• Document section:
________________________________________

After the initial setup was done, with Metabase up and running, we were ready to start filling it with content. We elected to start with something we are familiar with – the internal knowledge base of Wikimedia Sverige. In this study, we will describe how we went about it, with a focus on the process, so that other affiliates considering using Metabase for this purpose know what to expect.

Background

Starting with our own data was a given, as we had a good understanding of its structure. Our chapter wiki, where it all lives, is our central information repository. We use it to document everything related to our operations – our projects and their constituent parts, like batch uploads and activities, together with the metrics that we report to WMF and partners; grant applications and project reports; annual plans and reports; board meeting minutes; policies and employee guidelines. The information collected over the years makes it possible for others to learn about our work (we are all about transparency in the Wikimedia world, after all, especially considering that we are a non-profit association and rely heavily on the support from our members and the general public), but at the same time it's also a reference for ourselves. We use categories and templates to structure the information, but it's not exactly a secret that it's not always easy, even for us, to quickly find what we're looking for, especially if we want to aggregate data or search across different projects. That's why turning some of the information into linked data was an appealing experiment.

Our staff members contribute to and read the wiki every day, using it in different ways depending on their roles. With that in mind, we started out by compiling a set of personas, based on real staff members, to guide us in our work developing the knowledge base. We quickly realized that we – the few individuals working on the Metabase project – do not have the same skills and needs as our coworkers, and we should make it as easy as possible for them to understand what Metabase is and isn't, and how they could use it in their work. Throughout the project, we have kept them updated on our work, its purpose and major milestones. We also had a couple sessions where everyone could contribute with data relevant to their expertise – create an item for two for a report they authored or an edit-a-thon they organized. In this way, we ensured there's a good understanding of why we, as an organization, are investing resources in building Metabase; at the same, by watching our colleagues and listening to their feedback, we got a (slightly!) better idea of the needs of different sorts of users.

________________________________________

• Information shown:
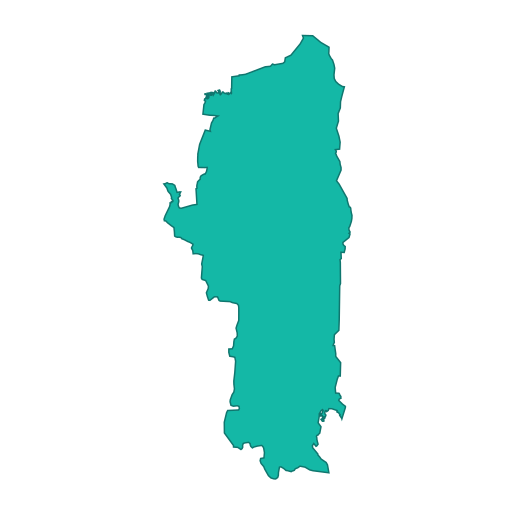 As-Suqaylabiyah, Hamah, Syria, rotated 182°
{"feature_id": "27442178B45767266881892", "entity_name": "As-Suqaylabiyah", "entity_type": "district", "adm_level": 2, "iso_a3": "SYR", "parent_name": "Syria", "parent_adm1": "Hamah", "projection": "equal_earth", "projection_center": [36.361, 35.476], "detail": "fine", "context": "isolated", "style": "filled", "palette": "teal", "viewbox_px": 512, "rotation_deg": 182, "n_neighbors": 0, "source": "geoboundaries", "source_scale": "gbopen_adm2", "svg_char_len": 6017}
<svg xmlns="http://www.w3.org/2000/svg" viewBox="0 0 512 512"><g transform="rotate(182 256 256)"><path d="M271.8,64.3L267.5,64.1L264.3,62.1L263.2,63.0L262.6,64.5L262.8,66.2L262.2,68.2L260.8,68.8L256.9,69.5L255.3,68.3L255.2,67.1L254.5,65.5L252.9,64.1L251.5,65.0L248.0,66.1L243.7,66.9L242.4,65.7L241.6,64.2L240.7,59.8L241.0,54.5L244.3,53.8L244.7,51.5L243.7,48.9L240.9,45.8L239.8,43.3L235.9,36.9L233.3,34.7L230.3,33.9L228.5,33.9L226.6,35.4L226.0,37.5L226.0,40.4L225.2,45.8L223.7,46.2L220.7,44.5L218.5,42.7L217.1,42.6L213.3,41.7L212.1,42.5L211.2,42.7L210.2,43.2L209.3,44.8L206.9,45.8L204.7,47.5L199.6,46.7L194.8,44.1L191.6,43.4L175.6,41.9L177.3,49.8L178.7,52.1L183.9,55.4L185.3,57.3L187.2,59.3L187.3,60.3L192.7,66.4L193.0,68.5L191.7,70.6L189.4,67.9L188.7,68.3L187.4,70.1L188.5,73.6L188.5,74.2L188.9,74.8L188.8,76.1L189.3,77.8L189.0,78.7L188.1,79.2L187.8,79.2L187.4,79.9L186.1,81.2L185.1,87.6L188.1,91.5L187.2,98.3L187.3,100.5L185.5,103.8L184.1,104.8L183.5,103.8L183.9,103.1L184.2,101.5L184.9,101.0L185.1,100.3L185.4,100.2L185.4,100.3L185.8,100.7L186.1,100.6L185.9,99.5L186.3,99.4L186.1,98.4L185.8,98.3L185.1,99.0L184.2,98.8L184.3,98.4L184.1,97.7L183.7,96.7L183.2,95.7L183.4,95.3L184.2,95.1L184.6,95.5L185.3,95.0L183.9,93.2L182.5,93.3L182.4,94.4L183.4,97.6L182.4,97.6L182.1,96.1L181.7,96.2L181.4,97.3L181.1,97.8L180.6,99.2L180.7,99.7L181.6,100.6L181.8,101.8L181.3,103.7L180.9,104.0L180.5,103.9L180.5,103.5L180.1,103.3L179.9,103.0L178.4,104.2L177.8,106.0L174.8,106.0L169.6,104.4L169.7,104.2L169.5,103.9L169.7,103.2L169.5,102.8L168.9,102.7L168.7,102.5L168.1,102.5L167.3,101.2L166.4,100.4L166.8,99.7L164.6,96.6L164.5,96.3L161.4,107.6L161.4,108.9L164.3,110.9L168.2,114.5L168.0,115.7L167.1,116.4L166.2,116.7L166.3,118.6L167.4,120.1L167.9,121.1L167.9,121.3L168.1,121.4L168.3,121.7L171.6,121.8L172.3,127.4L170.5,135.7L169.4,139.0L167.6,139.0L167.7,152.4L172.8,158.4L172.9,161.2L174.3,169.1L175.8,169.2L175.4,170.9L174.7,172.3L175.1,175.6L174.9,180.1L170.6,184.6L170.6,195.0L171.3,229.2L170.6,231.4L171.5,252.5L171.9,255.3L170.7,256.4L171.2,262.7L168.0,262.6L167.2,266.2L167.2,268.6L168.6,269.6L169.5,271.0L169.6,272.6L163.7,277.7L162.8,281.3L163.9,281.9L162.8,283.2L164.0,285.3L164.2,287.5L163.4,288.7L161.9,293.9L161.5,296.9L161.5,300.0L162.2,302.3L162.8,305.2L163.0,306.9L163.4,307.9L164.5,308.3L165.6,311.0L166.8,314.9L167.0,316.8L175.5,330.8L178.2,334.0L174.0,344.8L174.1,347.4L175.1,350.5L175.5,353.3L178.9,358.8L179.5,360.4L180.1,361.4L179.4,362.8L179.5,363.6L180.4,365.1L176.2,365.7L175.9,372.7L177.3,378.6L180.2,386.5L178.3,393.7L178.9,401.2L176.9,406.9L176.9,413.2L175.8,418.7L173.6,428.2L175.6,428.4L179.5,430.6L182.4,433.2L184.0,436.1L184.4,439.8L183.9,446.4L184.8,450.2L186.4,454.5L187.7,455.8L189.7,459.1L190.4,460.9L190.3,462.7L190.3,467.2L198.7,471.7L207.0,478.1L217.2,478.0L216.2,475.4L219.2,469.6L228.1,457.9L233.6,455.1L234.1,451.0L235.8,449.5L244.4,447.7L244.5,447.9L246.2,448.4L248.2,446.1L253.4,445.4L272.9,437.2L276.8,436.5L279.1,436.3L279.2,435.5L286.4,434.2L286.2,422.4L286.6,422.1L286.5,421.7L286.6,421.0L286.3,420.0L286.4,419.8L286.4,419.3L286.5,419.3L286.1,418.0L286.4,417.5L287.1,418.3L287.4,418.2L288.5,416.8L288.8,416.6L289.3,418.1L289.5,418.2L290.1,416.9L290.2,416.7L290.4,416.7L291.0,417.8L291.4,417.8L292.5,417.2L294.0,418.1L294.7,418.8L295.3,418.7L296.0,417.4L297.1,415.9L297.4,415.9L297.6,416.1L297.5,418.8L297.6,419.3L297.9,420.2L298.2,420.6L299.7,420.1L299.0,419.0L299.0,417.6L300.8,417.6L302.2,419.4L302.7,419.3L303.1,417.5L304.4,415.2L304.9,416.3L304.4,417.3L304.5,417.8L306.7,418.0L307.0,417.5L306.0,416.2L306.2,415.1L306.9,415.0L307.6,415.6L307.2,417.4L307.4,417.5L310.0,417.0L309.6,416.6L308.6,414.3L308.7,412.6L309.3,411.8L310.2,411.4L310.5,411.5L309.9,414.2L309.8,414.7L310.9,416.1L311.6,416.3L312.6,416.3L312.6,415.6L310.8,415.3L310.6,414.9L312.0,411.5L312.8,411.2L313.0,409.6L311.8,409.0L312.3,407.3L313.3,405.5L314.0,395.9L307.5,395.1L302.9,395.0L298.9,394.6L301.2,393.1L302.1,392.3L302.9,392.4L303.2,391.8L303.7,390.0L305.1,387.4L306.3,381.3L306.4,380.5L305.9,379.0L311.1,380.1L316.2,365.7L317.7,355.8L317.6,354.8L317.7,353.2L317.6,348.7L317.5,347.6L317.4,347.2L317.0,343.8L316.4,342.5L310.2,342.6L307.9,342.8L307.9,341.5L308.2,340.1L308.4,338.8L309.1,337.2L309.9,336.0L310.3,336.2L311.4,335.7L313.7,334.2L314.3,333.2L314.5,332.4L314.5,330.7L315.8,329.5L317.0,328.0L317.2,326.3L317.5,324.9L317.6,323.5L317.3,321.8L318.3,321.1L316.8,305.5L321.2,304.7L332.3,301.1L334.2,301.3L335.1,302.7L335.7,305.0L335.1,307.5L335.2,309.1L336.0,311.1L335.4,312.1L334.3,313.0L333.9,314.0L334.7,314.8L333.5,317.4L334.5,317.4L337.1,316.8L338.4,320.5L339.1,322.1L339.6,323.7L340.9,324.5L342.3,325.2L345.2,325.2L346.5,325.6L347.3,326.1L348.1,325.8L348.9,325.2L350.6,324.8L347.3,320.6L346.8,319.1L346.1,317.5L343.5,314.7L342.4,311.7L342.6,310.6L342.0,309.8L341.3,309.1L340.9,308.2L341.2,307.4L342.2,307.0L342.5,307.3L343.1,305.9L343.7,306.0L343.7,304.1L344.1,302.3L348.1,293.2L349.2,289.6L348.8,288.0L347.5,288.0L345.4,286.0L341.4,283.1L339.0,281.6L338.4,277.4L338.0,273.1L336.9,272.4L335.3,272.0L333.9,272.1L331.9,271.9L331.1,271.2L330.8,270.7L328.2,269.8L324.5,268.0L323.2,267.6L322.4,267.3L319.4,265.6L319.6,264.3L320.7,262.1L320.6,261.1L320.0,260.6L320.0,260.2L319.4,259.3L318.9,256.0L316.2,256.3L313.8,256.2L311.1,255.3L309.8,255.1L308.7,254.8L308.9,253.0L310.0,246.1L309.3,243.5L309.8,232.1L309.0,230.7L305.4,229.7L302.5,224.3L302.6,221.9L304.3,217.5L303.2,213.9L301.8,210.2L300.5,210.1L296.1,213.8L293.0,213.8L291.4,210.3L290.2,209.7L280.3,209.5L278.0,208.6L273.4,207.8L271.8,206.1L271.4,203.7L271.2,198.3L271.0,191.0L272.6,186.2L273.4,183.2L272.1,178.5L271.9,175.2L273.3,173.0L274.7,172.2L275.1,169.7L275.3,165.3L276.5,162.4L279.9,162.1L279.8,158.7L278.7,154.9L275.4,154.5L273.6,154.0L272.7,150.1L273.1,139.0L273.8,130.3L273.6,127.0L272.9,122.4L273.4,119.2L275.0,116.6L276.7,111.3L276.8,109.4L275.8,105.9L273.4,105.1L269.5,105.7L267.7,105.1L267.3,103.0L268.0,101.5L278.9,100.6L279.9,98.5L281.9,88.8L281.4,78.0L271.9,65.9L271.8,64.3Z" fill="#14b8a6" stroke="#0f766e" stroke-width="1.5"/></g></svg>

________________________________________

• Actions to take:
(1) Please say what the team compiled to guide its work on the knowledge base, according to the Metabase case study, and what those were based on.
(2) Decide whether each statement agrees with the Metabase case study, answering yes or no and quoting the deciding words.
(a) The first content put into Metabase was the internal knowledge base of Wikimedia Sverige.
(b) The chapter wiki uses categories and templates to structure its information.
(c) Staff members were not told about the project's progress until it was finished.

• Task responses:
(1) A set of personas, based on real staff members.

(2)
(a) Yes: "We elected to start with something we are familiar with – the internal knowledge base of Wikimedia Sverige."
(b) Yes: "We use categories and templates to structure the information"
(c) No: "Throughout the project, we have kept them updated on our work, its purpose and major milestones."